What is the solution when TLTR turns into TLDR … Read Your Bloody Emails!

It’s been a very long time since I heard anyone use the acronym TLTR (Too Long To Read).

I have never experienced the idea of Too Long To Read being given serious thought in a professional environment. And I have most certainly never come across people who would use it as a valid reason to indeed not read emails, claiming they were TLDR (Too Long, Didn’t Read)..


Until recently …

The fact that anyone thinks that TLTR is a valid reason or that it’s acceptable to say it out loud in a professional environment, is worrying. Why? Because it shows that those people are lazy.


Or they can’t read.


I don’t frown upon laziness per se. It is a natural human trait after all. It’s one of the reasons why we’ve come so far in making our lives easier and more comfortable (from a TV remote control and cars to washing machines and ipods …you see where I’m going with this?). Laziness often leads to creativity and smart ideas.


But not reading your email is not smart. What is more, it is not professional. Using TLTR is as much a faux pas as saying you wish you were Uma Thurman in Kill Bill slicing off the top of your boss’s ugly head with a katana while classical music is gently playing in the background. No matter how true or well-deserved it is, it’s just not done (out loud). It’s a stupid sackable offense.


Also (not that the TLTD sayers care), you have lost everyone’s respect.


The most common reaction is How dare you?! Do you also say you won’t talk to your team, provide a report, use a laptop, come to the meeting and wear pants to the office because you don’t feel like it? (In all fairness goats like that usually do. And get away with it because the world is a tad out of joint.)


If you say that it was too long to read, it’s simple - you either can’t read or you’re lazy.


So read your bloody emails!


Why?

  1. It is your job to do so. Like it or hate it, this is how a lot of business is done today.

  2. Show respect, a.k.a. be professional. You are not a petulant, spoiled child in a sandbox picking and choosing which toy you want to play with. You are a professional paid to do a job while conducting yourself in a professional manner. This includes communication via email. And communication - via email or otherwise - is a two-way process.
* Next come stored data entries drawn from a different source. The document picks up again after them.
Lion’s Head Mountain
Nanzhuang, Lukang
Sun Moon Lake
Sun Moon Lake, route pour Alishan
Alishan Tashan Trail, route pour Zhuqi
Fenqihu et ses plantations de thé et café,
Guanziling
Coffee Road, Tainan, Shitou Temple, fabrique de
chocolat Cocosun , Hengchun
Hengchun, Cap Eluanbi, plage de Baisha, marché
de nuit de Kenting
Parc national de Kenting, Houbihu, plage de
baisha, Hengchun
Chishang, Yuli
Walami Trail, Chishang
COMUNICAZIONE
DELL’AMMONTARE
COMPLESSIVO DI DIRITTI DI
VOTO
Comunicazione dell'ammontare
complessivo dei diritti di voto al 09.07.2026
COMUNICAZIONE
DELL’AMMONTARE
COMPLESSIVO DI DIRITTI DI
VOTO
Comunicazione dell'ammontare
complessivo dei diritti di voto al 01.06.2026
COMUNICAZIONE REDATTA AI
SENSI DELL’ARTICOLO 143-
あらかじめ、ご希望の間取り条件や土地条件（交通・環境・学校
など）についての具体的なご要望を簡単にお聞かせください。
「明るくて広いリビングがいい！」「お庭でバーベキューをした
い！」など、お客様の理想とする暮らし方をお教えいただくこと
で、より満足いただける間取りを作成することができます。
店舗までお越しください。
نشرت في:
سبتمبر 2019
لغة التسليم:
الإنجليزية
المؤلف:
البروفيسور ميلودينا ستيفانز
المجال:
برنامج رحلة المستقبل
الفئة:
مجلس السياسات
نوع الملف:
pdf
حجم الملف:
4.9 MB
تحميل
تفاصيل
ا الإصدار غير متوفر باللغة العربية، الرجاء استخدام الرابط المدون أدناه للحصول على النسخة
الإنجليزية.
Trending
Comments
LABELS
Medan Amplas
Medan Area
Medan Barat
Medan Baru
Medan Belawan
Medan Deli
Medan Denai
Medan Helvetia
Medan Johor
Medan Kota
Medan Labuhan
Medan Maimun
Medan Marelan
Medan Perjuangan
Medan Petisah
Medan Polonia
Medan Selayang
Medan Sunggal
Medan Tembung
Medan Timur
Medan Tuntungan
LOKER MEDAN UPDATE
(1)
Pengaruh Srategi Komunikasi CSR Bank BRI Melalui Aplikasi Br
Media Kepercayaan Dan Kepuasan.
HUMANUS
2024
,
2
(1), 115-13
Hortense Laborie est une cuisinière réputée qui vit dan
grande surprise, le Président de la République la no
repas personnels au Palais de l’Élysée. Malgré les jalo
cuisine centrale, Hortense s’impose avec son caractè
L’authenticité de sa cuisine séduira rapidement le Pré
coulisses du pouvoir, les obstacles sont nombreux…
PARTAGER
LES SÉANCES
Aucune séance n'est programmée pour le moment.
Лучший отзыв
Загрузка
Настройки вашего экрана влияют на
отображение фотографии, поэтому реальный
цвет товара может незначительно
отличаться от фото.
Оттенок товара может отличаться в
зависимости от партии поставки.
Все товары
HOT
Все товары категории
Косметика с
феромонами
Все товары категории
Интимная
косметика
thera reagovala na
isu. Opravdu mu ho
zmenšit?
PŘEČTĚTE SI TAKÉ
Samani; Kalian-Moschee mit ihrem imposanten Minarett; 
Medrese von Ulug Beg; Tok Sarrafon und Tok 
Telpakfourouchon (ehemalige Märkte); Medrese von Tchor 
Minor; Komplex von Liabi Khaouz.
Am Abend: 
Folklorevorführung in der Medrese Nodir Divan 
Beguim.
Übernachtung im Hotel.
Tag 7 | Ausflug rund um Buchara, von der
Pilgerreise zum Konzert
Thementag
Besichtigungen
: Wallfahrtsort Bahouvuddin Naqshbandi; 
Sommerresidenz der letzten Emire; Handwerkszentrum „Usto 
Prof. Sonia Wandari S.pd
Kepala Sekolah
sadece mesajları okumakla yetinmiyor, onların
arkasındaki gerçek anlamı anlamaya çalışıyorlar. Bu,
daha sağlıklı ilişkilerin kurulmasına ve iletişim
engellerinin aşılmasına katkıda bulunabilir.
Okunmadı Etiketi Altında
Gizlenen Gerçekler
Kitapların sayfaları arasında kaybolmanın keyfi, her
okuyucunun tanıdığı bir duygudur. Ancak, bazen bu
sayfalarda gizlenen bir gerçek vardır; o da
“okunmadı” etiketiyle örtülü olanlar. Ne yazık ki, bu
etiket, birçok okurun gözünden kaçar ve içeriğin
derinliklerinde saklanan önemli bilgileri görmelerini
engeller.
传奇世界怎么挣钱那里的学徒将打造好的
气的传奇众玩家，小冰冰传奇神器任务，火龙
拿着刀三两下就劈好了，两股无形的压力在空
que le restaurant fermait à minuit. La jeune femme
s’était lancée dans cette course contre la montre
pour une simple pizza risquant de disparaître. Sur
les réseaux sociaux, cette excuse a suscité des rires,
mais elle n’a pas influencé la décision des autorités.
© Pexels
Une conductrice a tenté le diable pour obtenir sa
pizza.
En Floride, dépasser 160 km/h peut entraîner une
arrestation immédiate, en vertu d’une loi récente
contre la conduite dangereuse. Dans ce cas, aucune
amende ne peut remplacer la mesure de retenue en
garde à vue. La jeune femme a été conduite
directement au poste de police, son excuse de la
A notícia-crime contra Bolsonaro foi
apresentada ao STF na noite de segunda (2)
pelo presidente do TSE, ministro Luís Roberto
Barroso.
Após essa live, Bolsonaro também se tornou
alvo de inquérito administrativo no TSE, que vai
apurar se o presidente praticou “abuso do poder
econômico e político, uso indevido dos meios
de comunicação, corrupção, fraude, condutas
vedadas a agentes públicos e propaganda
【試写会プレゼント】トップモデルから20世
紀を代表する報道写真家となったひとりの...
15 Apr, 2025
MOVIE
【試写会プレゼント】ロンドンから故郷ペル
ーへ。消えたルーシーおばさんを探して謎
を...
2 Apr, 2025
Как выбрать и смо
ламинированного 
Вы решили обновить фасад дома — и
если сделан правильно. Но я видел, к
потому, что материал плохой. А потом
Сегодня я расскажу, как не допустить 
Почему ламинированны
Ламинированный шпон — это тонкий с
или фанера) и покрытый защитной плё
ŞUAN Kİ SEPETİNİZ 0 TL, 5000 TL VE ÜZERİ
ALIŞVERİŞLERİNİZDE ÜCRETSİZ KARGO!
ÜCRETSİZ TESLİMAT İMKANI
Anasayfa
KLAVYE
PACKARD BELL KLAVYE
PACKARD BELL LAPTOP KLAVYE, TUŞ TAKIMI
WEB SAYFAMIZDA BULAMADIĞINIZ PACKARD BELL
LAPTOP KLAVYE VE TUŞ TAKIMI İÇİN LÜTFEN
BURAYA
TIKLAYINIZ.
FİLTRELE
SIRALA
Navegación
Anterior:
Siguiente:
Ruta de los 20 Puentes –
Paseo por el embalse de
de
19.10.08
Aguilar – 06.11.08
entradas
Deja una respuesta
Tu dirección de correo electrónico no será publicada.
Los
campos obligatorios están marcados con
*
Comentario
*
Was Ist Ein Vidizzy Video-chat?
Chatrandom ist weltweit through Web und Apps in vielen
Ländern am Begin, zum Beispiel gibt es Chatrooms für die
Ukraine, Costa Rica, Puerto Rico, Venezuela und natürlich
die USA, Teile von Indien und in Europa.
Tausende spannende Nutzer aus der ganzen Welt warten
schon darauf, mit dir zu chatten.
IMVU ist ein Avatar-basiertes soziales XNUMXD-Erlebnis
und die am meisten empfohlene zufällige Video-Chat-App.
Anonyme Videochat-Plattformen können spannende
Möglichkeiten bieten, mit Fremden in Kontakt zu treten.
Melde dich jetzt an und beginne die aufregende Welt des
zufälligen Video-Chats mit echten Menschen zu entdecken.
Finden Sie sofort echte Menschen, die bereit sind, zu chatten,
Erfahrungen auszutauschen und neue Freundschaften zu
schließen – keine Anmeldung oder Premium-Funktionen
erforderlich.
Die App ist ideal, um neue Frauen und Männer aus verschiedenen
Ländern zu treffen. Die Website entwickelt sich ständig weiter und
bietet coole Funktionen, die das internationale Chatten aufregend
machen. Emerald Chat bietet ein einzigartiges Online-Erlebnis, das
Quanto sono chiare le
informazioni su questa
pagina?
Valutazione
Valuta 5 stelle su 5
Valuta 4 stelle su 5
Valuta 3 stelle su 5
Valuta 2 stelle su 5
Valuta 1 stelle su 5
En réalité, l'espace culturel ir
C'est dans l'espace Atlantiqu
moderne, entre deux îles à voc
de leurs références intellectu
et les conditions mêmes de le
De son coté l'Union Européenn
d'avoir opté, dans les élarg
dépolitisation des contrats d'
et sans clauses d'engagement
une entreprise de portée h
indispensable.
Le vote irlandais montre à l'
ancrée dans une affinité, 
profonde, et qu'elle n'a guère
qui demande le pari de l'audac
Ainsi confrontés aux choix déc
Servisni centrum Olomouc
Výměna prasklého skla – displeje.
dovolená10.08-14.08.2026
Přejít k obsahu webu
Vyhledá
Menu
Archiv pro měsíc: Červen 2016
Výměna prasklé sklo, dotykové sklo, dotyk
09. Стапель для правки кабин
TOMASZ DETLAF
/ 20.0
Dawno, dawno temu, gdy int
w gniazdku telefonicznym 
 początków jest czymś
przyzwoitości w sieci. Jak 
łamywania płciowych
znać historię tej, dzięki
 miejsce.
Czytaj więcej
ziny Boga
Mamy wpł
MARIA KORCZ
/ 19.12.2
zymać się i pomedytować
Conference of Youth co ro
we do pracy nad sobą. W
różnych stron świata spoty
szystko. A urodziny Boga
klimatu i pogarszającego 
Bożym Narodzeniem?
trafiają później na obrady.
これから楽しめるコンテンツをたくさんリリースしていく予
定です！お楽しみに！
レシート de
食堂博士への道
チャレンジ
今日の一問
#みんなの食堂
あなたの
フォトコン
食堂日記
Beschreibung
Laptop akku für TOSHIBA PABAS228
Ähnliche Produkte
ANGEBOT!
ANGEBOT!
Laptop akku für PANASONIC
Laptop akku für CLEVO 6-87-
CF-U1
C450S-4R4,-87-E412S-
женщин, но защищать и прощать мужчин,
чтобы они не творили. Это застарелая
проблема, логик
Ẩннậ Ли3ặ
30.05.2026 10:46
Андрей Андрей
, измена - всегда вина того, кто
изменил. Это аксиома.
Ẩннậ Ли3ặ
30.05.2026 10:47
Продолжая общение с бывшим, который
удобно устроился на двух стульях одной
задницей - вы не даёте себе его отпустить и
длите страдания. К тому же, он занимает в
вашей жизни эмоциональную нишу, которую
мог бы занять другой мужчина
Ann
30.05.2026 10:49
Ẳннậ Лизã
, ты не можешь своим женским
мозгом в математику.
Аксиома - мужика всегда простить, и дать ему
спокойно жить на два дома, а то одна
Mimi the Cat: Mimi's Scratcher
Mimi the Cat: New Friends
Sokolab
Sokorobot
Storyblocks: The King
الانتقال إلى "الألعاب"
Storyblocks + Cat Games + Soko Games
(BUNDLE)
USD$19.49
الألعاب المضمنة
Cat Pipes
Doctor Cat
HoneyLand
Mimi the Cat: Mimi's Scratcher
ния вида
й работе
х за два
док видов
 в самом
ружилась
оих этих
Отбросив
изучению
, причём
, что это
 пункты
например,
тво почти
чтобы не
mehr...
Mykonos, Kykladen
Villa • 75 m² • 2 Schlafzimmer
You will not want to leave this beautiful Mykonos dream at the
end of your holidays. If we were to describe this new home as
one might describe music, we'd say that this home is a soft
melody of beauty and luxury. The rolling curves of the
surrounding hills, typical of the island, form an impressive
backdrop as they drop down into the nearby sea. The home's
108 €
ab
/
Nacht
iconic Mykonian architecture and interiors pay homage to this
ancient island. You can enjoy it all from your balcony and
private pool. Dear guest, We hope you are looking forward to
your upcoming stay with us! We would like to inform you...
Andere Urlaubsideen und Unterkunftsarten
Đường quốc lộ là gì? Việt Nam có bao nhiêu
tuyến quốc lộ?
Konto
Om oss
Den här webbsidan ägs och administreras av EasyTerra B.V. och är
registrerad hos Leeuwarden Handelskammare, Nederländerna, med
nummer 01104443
Unlike a little bully in the playground you do not have the privilege of screaming and throwing your toys around for your parents, babysitters or other kids to pick up; you are instead expected to absorb information (read an email sent to you or a reply to an email you sent) as well as pass it on.

  3. What goes around, comes around.

  4. Why not?! You can read, can’t you?

  5. Being proud and vocal about your laziness is not cool (see the petulant spoiled brat analogy above).


So, for the last time: Read your bloody emails!